* _DATA_
---

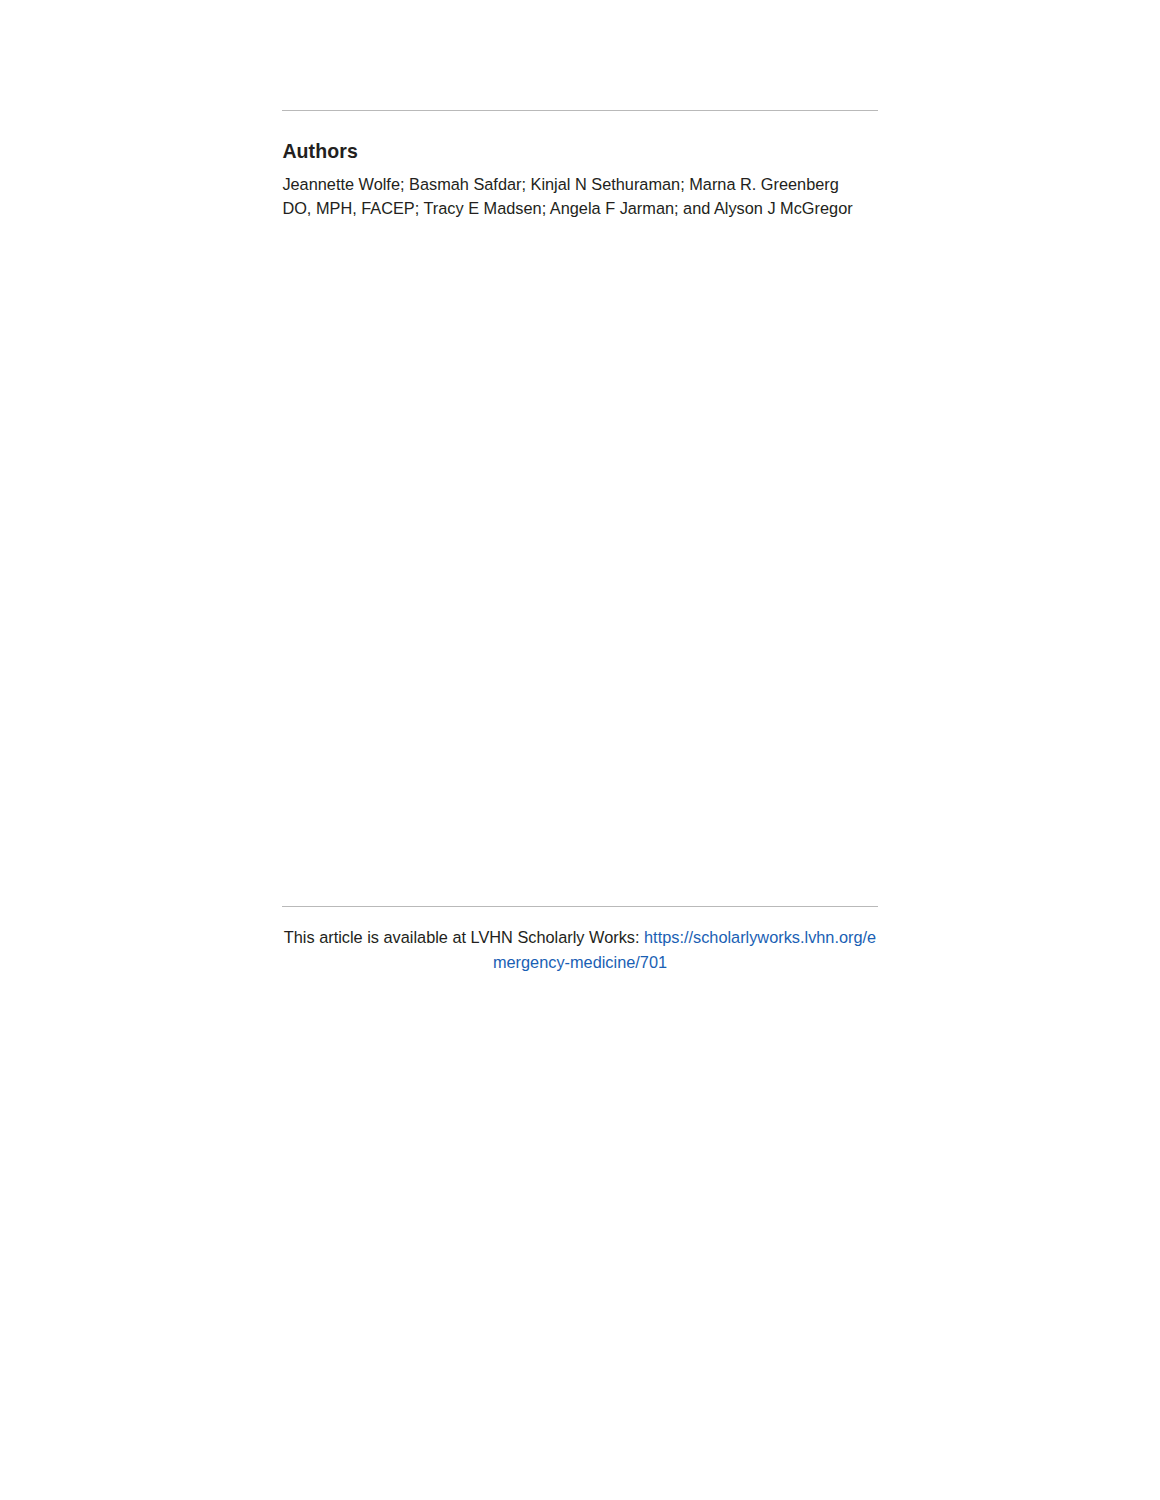Authors
Jeannette Wolfe; Basmah Safdar; Kinjal N Sethuraman; Marna R. Greenberg DO, MPH, FACEP; Tracy E Madsen; Angela F Jarman; and Alyson J McGregor
This article is available at LVHN Scholarly Works: https://scholarlyworks.lvhn.org/emergency-medicine/701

---

* _WHAT IS REQUIRED_
In your copy of the listing above, every line must match exactly and no picture may appear.

* _ANSWER SPACE_
Authors
Jeannette Wolfe; Basmah Safdar; Kinjal N Sethuraman; Marna R. Greenberg DO, MPH, FACEP; Tracy E Madsen; Angela F Jarman; and Alyson J McGregor
This article is available at LVHN Scholarly Works: https://scholarlyworks.lvhn.org/emergency-medicine/701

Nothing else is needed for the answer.